Ce calcul de majorité facilite la procédure : l’exigence d’unanimité était, dans les faits, difficile à réunir, chaque propriétaire pouvant s’opposer à une restriction qui le viserait personnellement. En revanche, le perimètre et l’application de l’interdiction restent dépendants du contenu du règlement de copropriété et des stipulations particulières à chaque immeuble.

Limites et conséquences pratiques

La validation constitutionnelle porte sur la possibilité pour les syndics et copropriétaires d’adopter une telle interdiction. Elle n’établit pas, en revanche, une règle uniforme applicable à tous les immeubles : tout dépend du règlement en vigueur et des modalités adoptées en assemblée générale.
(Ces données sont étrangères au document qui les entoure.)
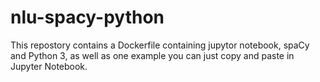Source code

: # nlu-spacy-python
This repostory contains a Dockerfile containing jupytor notebook, spaCy and Python 3, as well as one example you can just copy and paste in Jupyter Notebook.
Sur le plan pratique, les syndics qui souhaitent encadrer ou proscrire les locations saisonnières devront d’abord vérifier si le règlement de copropriété comporte une clause susceptible d’être modifiée et, ensuite, convoquer une assemblée générale pour voter la modification à la majorité qualifiée requise (deux tiers). Cette démarche nécessitera une information précise des copropriétaires et, potentiellement, l’appui de conseils juridiques pour rédiger des clauses opérationnelles et résistantes aux contestations.
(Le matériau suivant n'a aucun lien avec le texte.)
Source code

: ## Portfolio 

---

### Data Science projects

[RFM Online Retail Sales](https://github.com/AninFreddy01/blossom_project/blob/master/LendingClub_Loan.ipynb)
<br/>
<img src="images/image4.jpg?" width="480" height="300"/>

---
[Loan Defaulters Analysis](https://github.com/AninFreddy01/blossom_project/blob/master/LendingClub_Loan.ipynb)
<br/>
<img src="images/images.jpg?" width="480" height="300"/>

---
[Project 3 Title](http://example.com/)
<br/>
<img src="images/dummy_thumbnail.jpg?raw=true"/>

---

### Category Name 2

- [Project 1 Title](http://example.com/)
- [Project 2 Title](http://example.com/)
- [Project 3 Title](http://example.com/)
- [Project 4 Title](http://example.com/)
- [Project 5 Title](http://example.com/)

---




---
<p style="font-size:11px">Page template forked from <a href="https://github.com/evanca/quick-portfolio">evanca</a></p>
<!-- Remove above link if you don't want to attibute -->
Une décision qui ne mettra pas fin aux litiges

Si la décision du 19 mars lève l’argument d’inconstitutionnalité sur les points présentés devant le Conseil, elle n’éteint pas les contentieux à l’échelle locale. Des propriétaires ou des exploitants de meublés saisonniers pourront toujours contester, devant les juridictions civiles ou administratives, la validité ou l’interprétation d’une clause adoptée par une copropriété.

Par ailleurs, les recours pourront porter sur la qualification de l’activité, la preuve d’un caractère commercial ou non, ou encore sur la conformité des modifications statutaires aux règles de forme prévues par le Code de la construction et de l’habitation.

Accusées par certains élus et associations d’aggraver la crise du logement, les locations saisonnières restent au cœur d’un débat qui oppose intérêts collectifs et droits individuels. La décision du Conseil constitutionnel tranche sur la constitutionnalité des moyens soulevés mais laisse la place à des ajustements et à des affrontements contentieux au niveau local.

À noter : la loi Le Meur, promulguée le 19 novembre 2024, et la QPC transmise au Conseil en décembre ont été au centre des échanges publics depuis leur adoption. Des décisions judiciaires récentes, dont des condamnations pour sous-location illégale, ont aussi nourri le débat entre associations de locataires, collectivités et plateformes de location.